Health Service Research and Development Center of Innovation, VA Puget Sound Health Care System, Seattle, WA; Department of Medicine, University of Washington, Seattle, WA.
Department of Medicine, Stanford University, Palo Alto, CA.
Am J Kidney Dis. 2018 Jul;72(1):42-49. doi: 10.1053/j.ajkd.2017.11.007. Epub 2018 Jan 10.
Little is known about patterns of end-of-life care for patients with advanced kidney disease not treated with maintenance dialysis.
Case series.
SETTING & PARTICIPANTS: A sample of 14,071 patients with sustained estimated glomerular filtration rates < 15mL/min/1.73m treated in the US Veterans Affairs health care system who died during 2000 to 2011. Before death, 12,756 of these patients had been treated with dialysis, 503 had been discussing and/or preparing for dialysis therapy, and for 812, there had been a decision not to pursue dialysis therapy.
Hospitalization and receipt of an intensive procedure during the final month of life, in-hospital death, and palliative care consultation and hospice enrollment before death.
Compared with decedents treated with dialysis, those for whom a decision not to pursue dialysis therapy had been made were less often hospitalized (57.3% vs 76.8%; OR, 0.40 [95% CI, 0.34-0.46]), less often the recipient of an intensive procedure (3.5% vs 24.6%; OR, 0.15 [95% CI, 0.10-0.22]), more often the recipient of a palliative care consultation (52.6% vs 21.6%; OR, 4.19 [95% CI, 3.58-4.90]), more often used hospice services (38.7% vs 18.2%; OR, 3.32 [95% CI, 2.83-3.89]), and died less frequently in a hospital (41.4% vs 57.3%; OR, 0.78 [95% CI, 0.74-0.82]). Hospitalization (55.5%; OR, 0.39 [95% CI, 0.32-0.46]), receipt of an intensive procedure (13.7%; OR, 0.60 [95% CI, 0.46-0.77]), and in-hospital death (39.0%; OR, 0.47 [95% CI, 0.39-0.56]) were also less common among decedents who had been discussing and/or preparing for dialysis therapy, but their use of palliative care and hospice services was similar.

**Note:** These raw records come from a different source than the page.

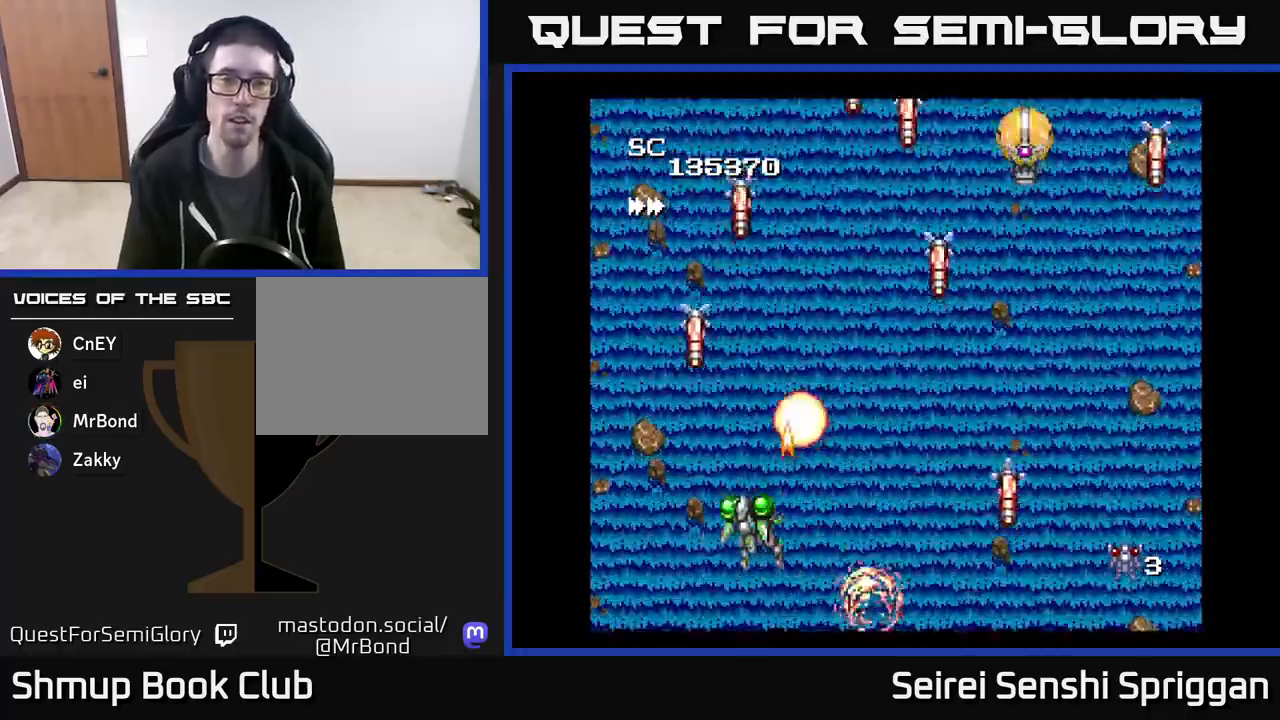
{"buttons": ["X", "DPAD_RIGHT"], "events": [[200, "DPAD_LEFT", "up"], [217, "DPAD_RIGHT", "down"]]}
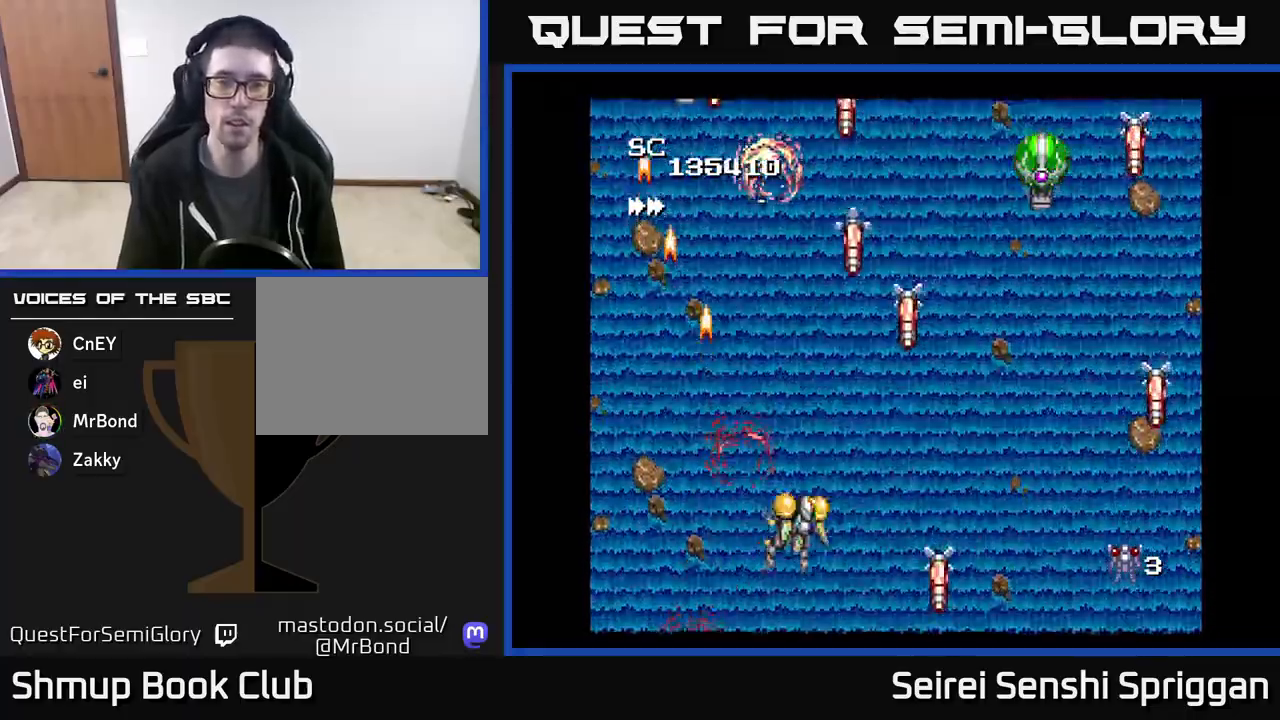
{"buttons": ["X", "DPAD_UP"], "events": [[433, "DPAD_UP", "down"], [450, "DPAD_RIGHT", "up"]]}
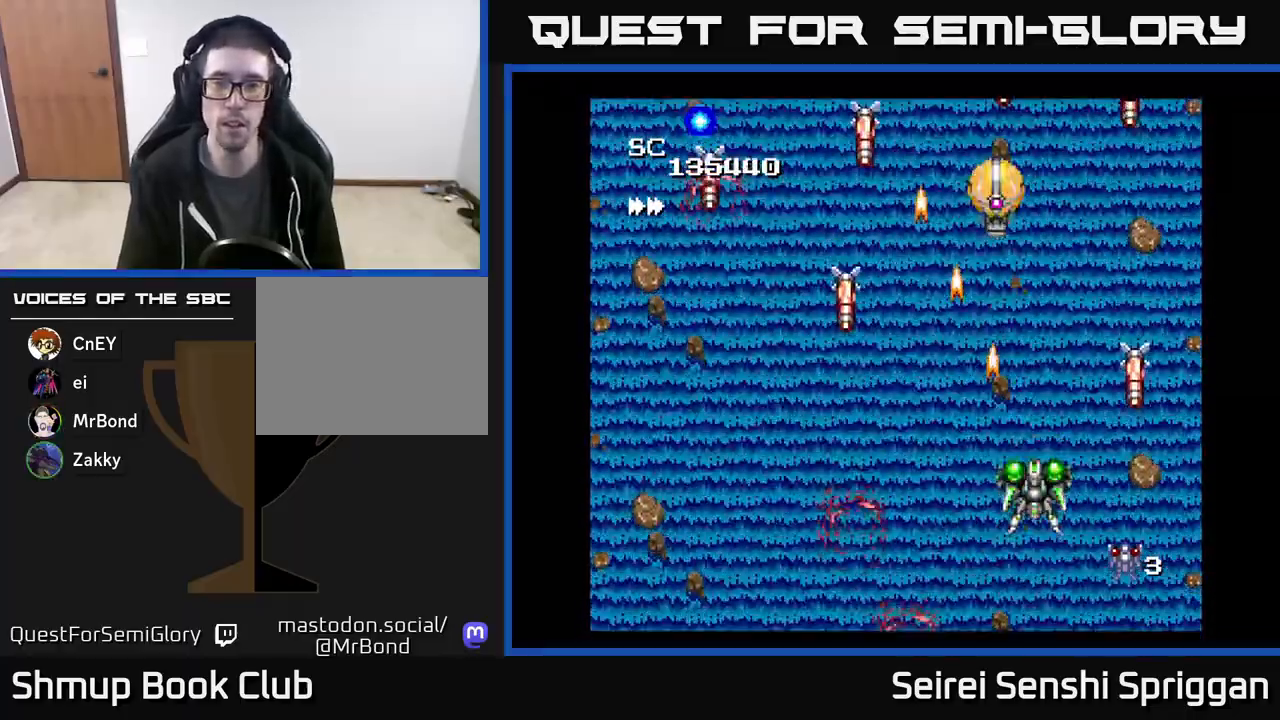
{"buttons": ["X", "DPAD_UP"], "events": [[83, "DPAD_LEFT", "down"], [117, "DPAD_UP", "up"], [217, "DPAD_UP", "down"], [233, "DPAD_LEFT", "up"], [367, "DPAD_RIGHT", "down"], [500, "DPAD_RIGHT", "up"]]}
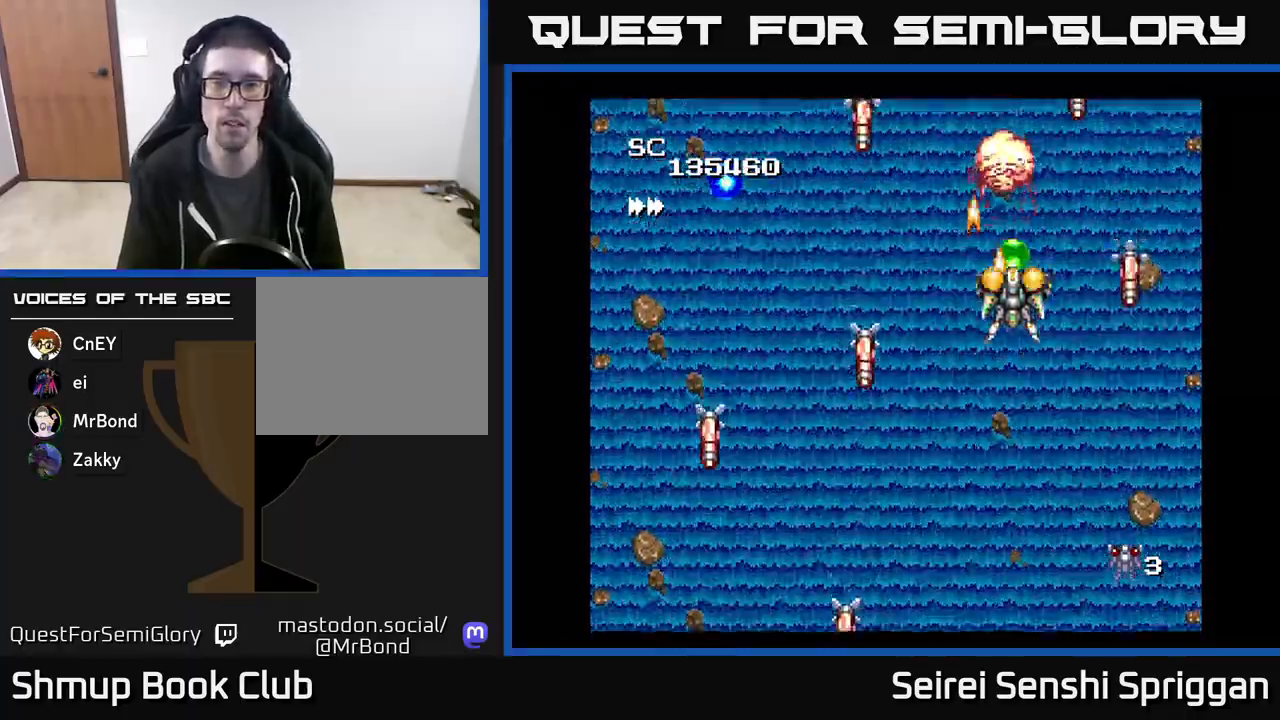
{"buttons": ["X", "DPAD_LEFT"], "events": [[150, "DPAD_LEFT", "down"], [150, "DPAD_UP", "up"], [167, "DPAD_DOWN", "down"], [500, "DPAD_DOWN", "up"]]}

Findings may not be generalizable to groups not well represented in the Veterans Affairs health care system.
Among decedents, patients not treated with dialysis before death received less intensive patterns of end-of-life care than those treated with dialysis. Decedents for whom there had been a decision not to pursue dialysis therapy before death were more likely to receive palliative care and hospice.

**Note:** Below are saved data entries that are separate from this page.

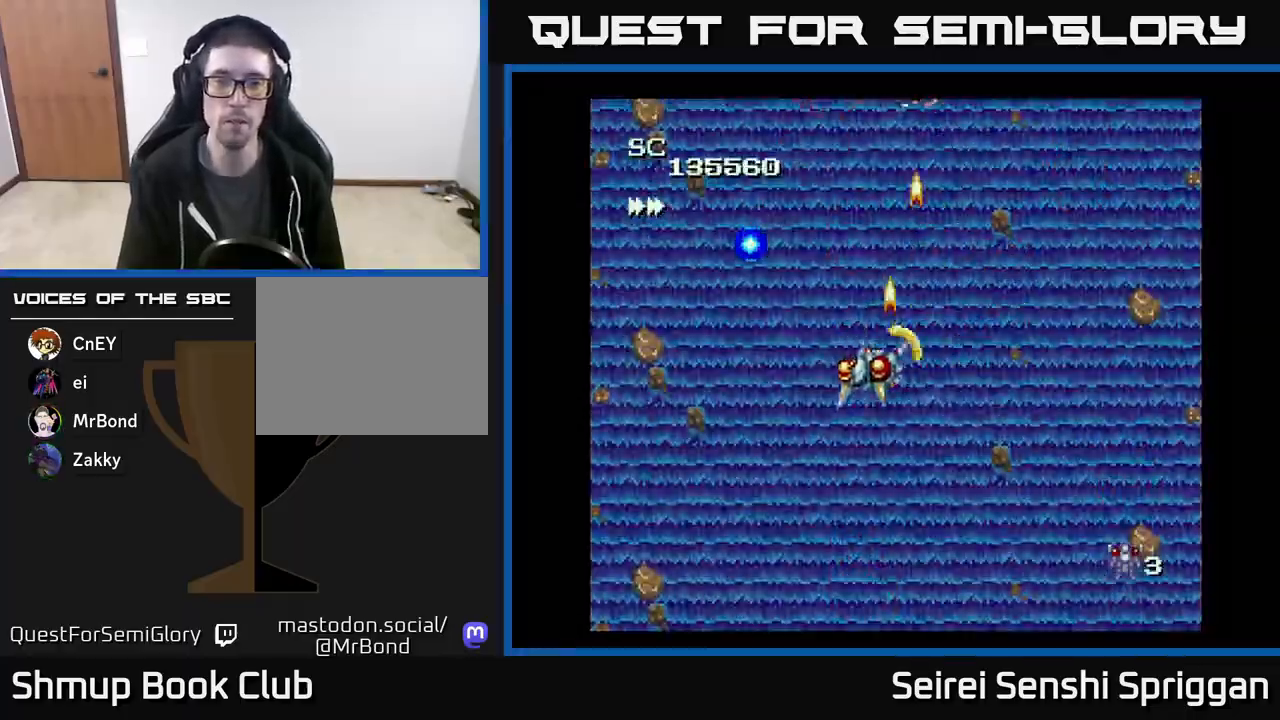
{"buttons": ["X", "DPAD_DOWN", "DPAD_RIGHT"], "events": [[33, "DPAD_UP", "down"], [283, "DPAD_UP", "up"], [333, "DPAD_LEFT", "up"], [350, "DPAD_DOWN", "down"], [367, "DPAD_RIGHT", "down"]]}
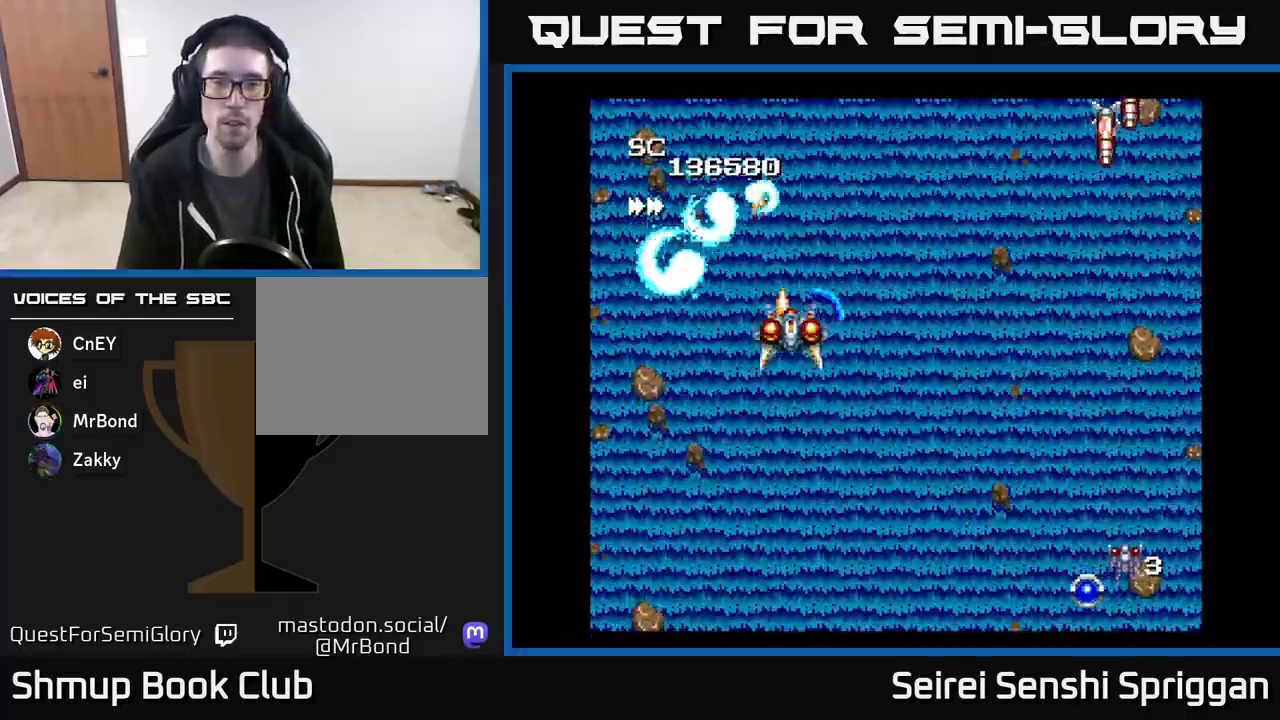
{"buttons": ["X", "DPAD_RIGHT"], "events": [[200, "DPAD_DOWN", "up"]]}
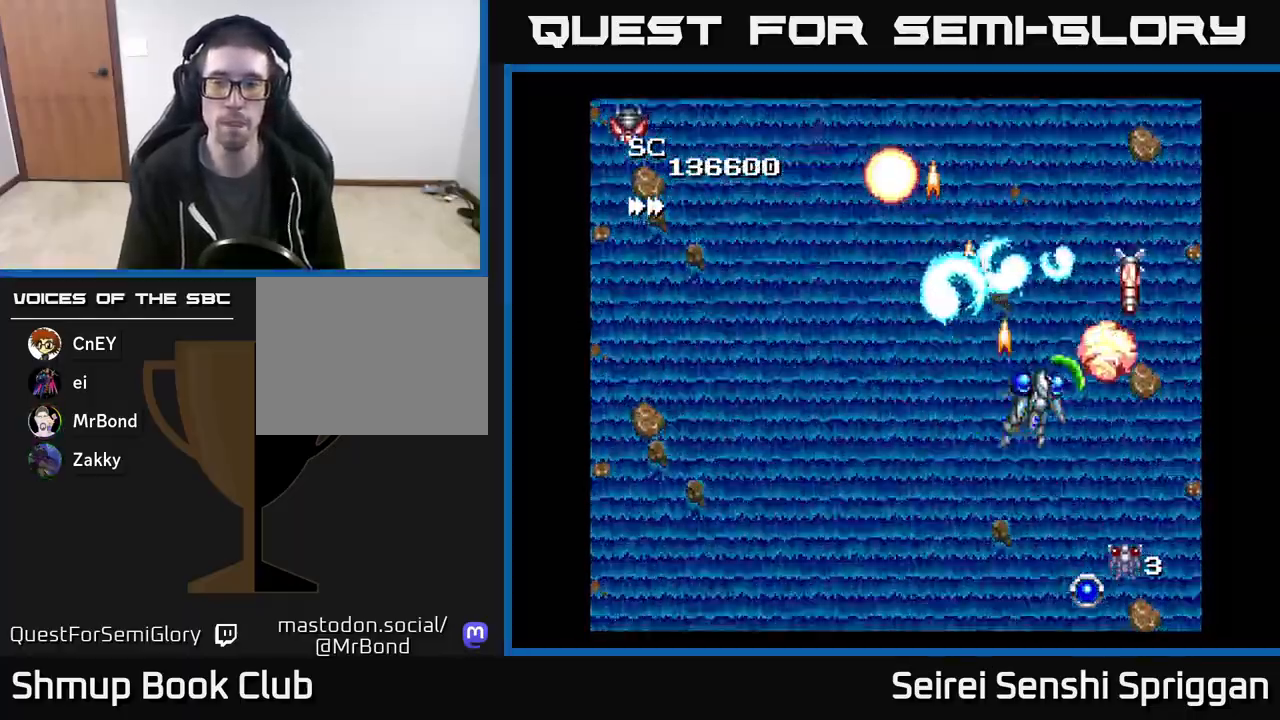
{"buttons": ["X", "DPAD_LEFT"], "events": [[50, "DPAD_RIGHT", "up"], [100, "DPAD_LEFT", "down"], [217, "DPAD_DOWN", "down"], [383, "DPAD_DOWN", "up"]]}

对于未接受维持性透析治疗的晚期肾病患者的临终关怀模式知之甚少。
病例系列。
在美国退伍军人事务部医疗保健系统中接受持续估计肾小球滤过率<15mL/min/1.73m 治疗的 14071 名患者的样本,这些患者在 2000 年至 2011 年期间死亡。在死亡前,这些患者中有 12756 人接受了透析治疗,503 人正在讨论和/或准备透析治疗,812 人决定不进行透析治疗。
在生命的最后一个月,住院和接受强化治疗、院内死亡、临终关怀咨询和死亡前入住临终关怀。
与接受透析治疗的死者相比,决定不进行透析治疗的死者住院治疗的可能性较小(57.3% vs 76.8%;OR,0.40 [95%CI,0.34-0.46]),接受强化治疗的可能性较小(3.5% vs 24.6%;OR,0.15 [95%CI,0.10-0.22]),接受姑息治疗咨询的可能性更大(52.6% vs 21.6%;OR,4.19 [95%CI,3.58-4.90]),接受临终关怀服务的可能性更大(38.7% vs 18.2%;OR,3.32 [95%CI,2.83-3.89]),住院死亡的可能性较小(41.4% vs 57.3%;OR,0.78 [95%CI,0.74-0.82])。住院治疗(55.5%;OR,0.39 [95%CI,0.32-0.46])、接受强化治疗(13.7%;OR,0.60 [95%CI,0.46-0.77])和院内死亡(39.0%;OR,0.47 [95%CI,0.39-0.56])的可能性也较低在正在讨论和/或准备透析治疗的死者中,但他们使用姑息治疗和临终关怀服务的情况相似。
研究结果可能不适用于退伍军人事务部医疗保健系统中代表性不足的人群。
在死者中,未在死亡前接受透析治疗的患者接受的临终关怀模式不及接受透析治疗的患者密集。在死亡前决定不进行透析治疗的死者更有可能接受姑息治疗和临终关怀。